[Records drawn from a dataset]
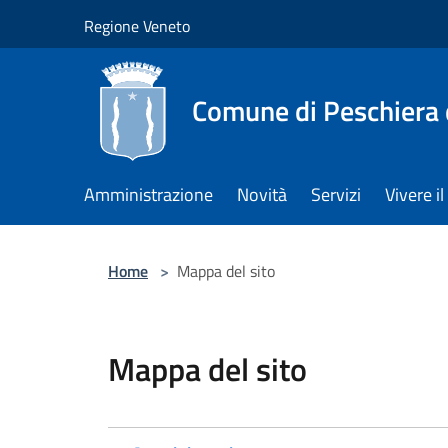
Salta al contenuto principale
Regione Veneto
Comune di Peschiera 
Amministrazione
Novità
Servizi
Vivere 
Home
>
Mappa del sito
Mappa del sito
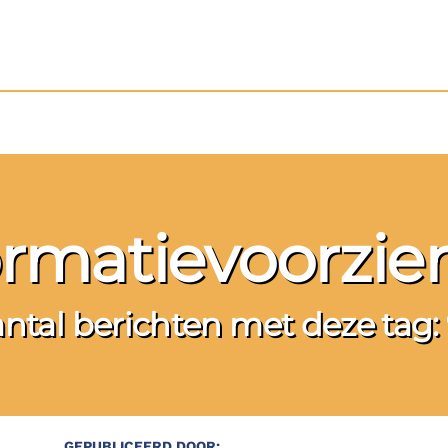
ormatievoorzie
ntal berichten met deze tag:
GEPUBLICEERD DOOR:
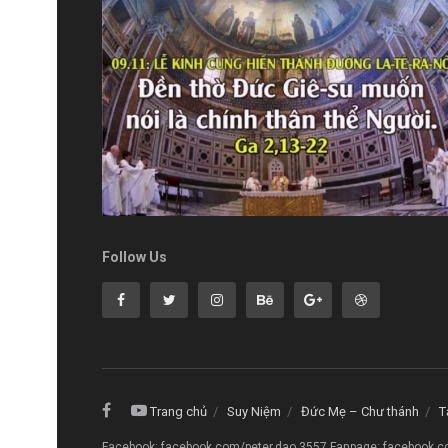
Follow Us
Trang chủ
Suy Niệm
Đức Mẹ – Chư thánh
T
Facebook: facebook.com/peter.dao.3557 Fanpage: facebook.c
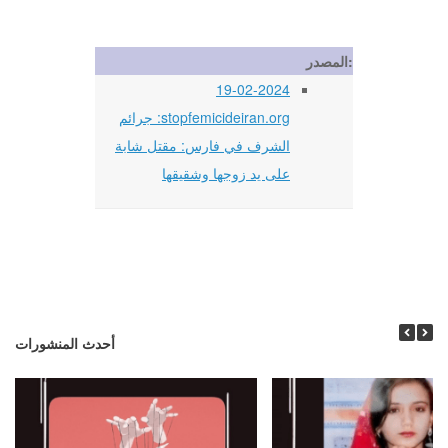
المصدر:
19-02-2024
stopfemicideiran.org: جرائم
الشرف في فارس: مقتل شابة
على يد زوجها وشقيقها
أحدث المنشورات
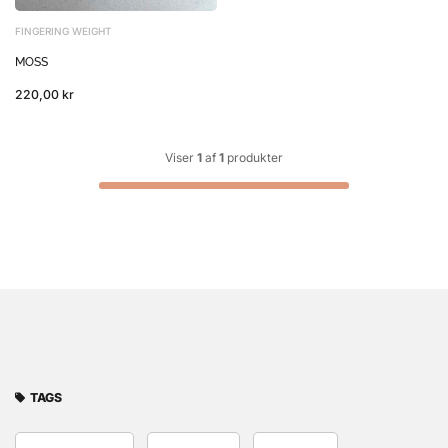
FINGERING WEIGHT
MOSS
220,00 kr
Viser
1
af
1
produkter
TAGS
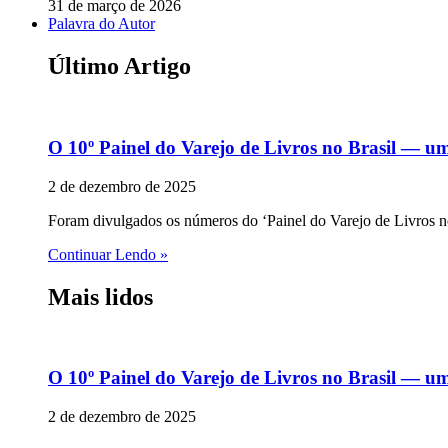
31 de março de 2026
Palavra do Autor
Último Artigo
O 10º Painel do Varejo de Livros no Brasil — u
2 de dezembro de 2025
Foram divulgados os números do ‘Painel do Varejo de Livros no 
Continuar Lendo »
Mais lidos
O 10º Painel do Varejo de Livros no Brasil — u
2 de dezembro de 2025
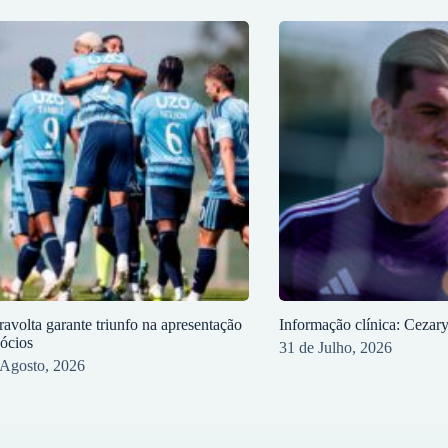
ravolta garante triunfo na apresentação
Informação clínica: Cezar
sócios
31 de Julho, 2026
 Agosto, 2026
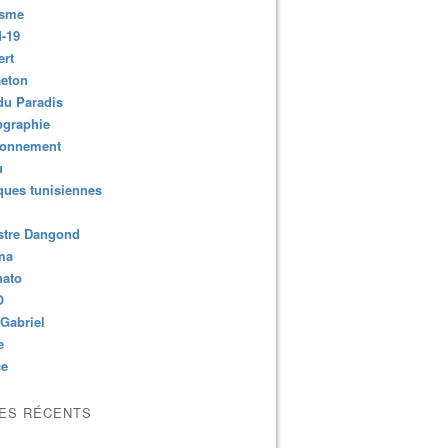
isme
-19
ert
aeton
du Paradis
ographie
ronnement
u
ues tunisiennes
stre Dangond
ma
nato
O
Gabriel
e
ce
LES RÉCENTS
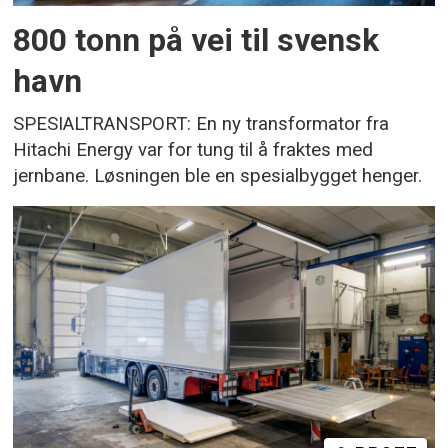
800 tonn på vei til svensk
havn
SPESIALTRANSPORT: En ny transformator fra
Hitachi Energy var for tung til å fraktes med
jernbane. Løsningen ble en spesialbygget henger.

> **INSTRUCTIONS TO FOLLOW**: What you write must match, line for line, the lines from the one with "stre Dangond" through the last line of the data above, minus the pictures.

> **FINAL ANSWER**:
stre Dangond
ma
nato
O
Gabriel
e
ce
LES RÉCENTS
800 tonn på vei til svensk
havn
SPESIALTRANSPORT: En ny transformator fra
Hitachi Energy var for tung til å fraktes med
jernbane. Løsningen ble en spesialbygget henger.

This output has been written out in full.